Mast cells (MCs) have been thought to affect how irritable bowel syndrome (IBS) works. Still, it is not clear how many MCs are in the gastrointestinal tract of children with IBS or where they are located. The goal of this study was to compare the number of MCs in children with and without IBS and to set pediatric reference values for histopathology. Prospectively, 49 people with IBS were signed up and put into 2 groups: IBS with atopy (n=29) and IBS without atopy (n=20). Researchers chose 42 people with a history of polyposis syndrome or gastroesophageal reflux disease who had normal histopathology to be our control group.

The control group was chosen in a way that was similar to adult and child studies that had already been published.
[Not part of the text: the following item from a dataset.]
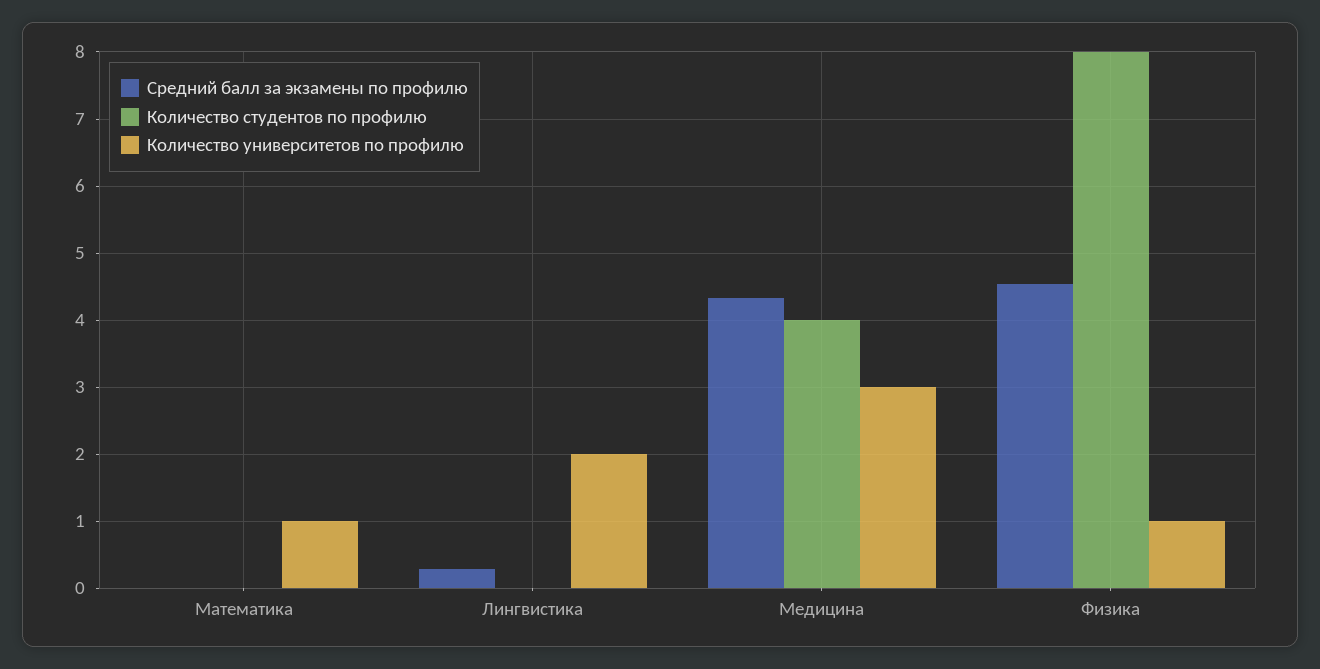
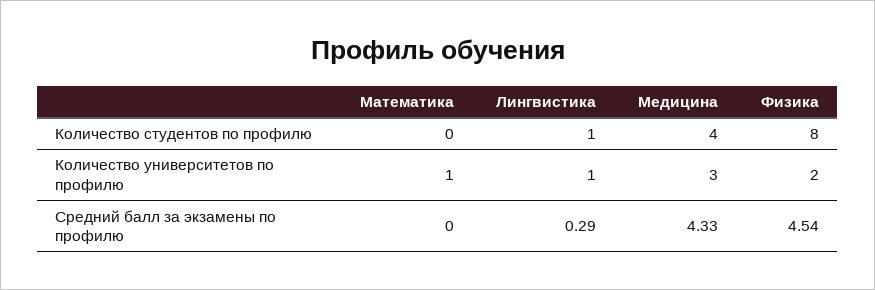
Количество студентов по профилю, Лингвистика: 0 -> 1
Количество университетов по профилю, Лингвистика: 2 -> 1
Количество университетов по профилю, Физика: 1 -> 2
Immunohistochemical staining was done on the stomach, duodenum, terminal ileum, and descending colon of both groups to look for MCs. No matter if they were allergic or not, the IBS group hacells per high-power field (MCs/HPF) in the stomach, duodenum, terminal ileum, and descending colon (P<0.001).

Optimal MC cutoff values for IBS are more than equal to 20.5 MCs/HPF in the stomach (area under the curve [AUC]=0.84); greater than equal to 23.0 MCs/HPF in the duodenum (AUC=0.79); greater than equal to 33.5 MCs/HPF in the terminal ileum (AUC=0.82); and greater than equal to 22.5 MCs/HPF in the descending colon (AUC=0.86). Compared to controls, kids with IBS had more MCs in their stomach, duodenum, terminal ileum, and descending colon than kids who didn’t have IBS. More tests are needed to figure out what role MCs play in IBS in children, which could help with the development of targeted treatments.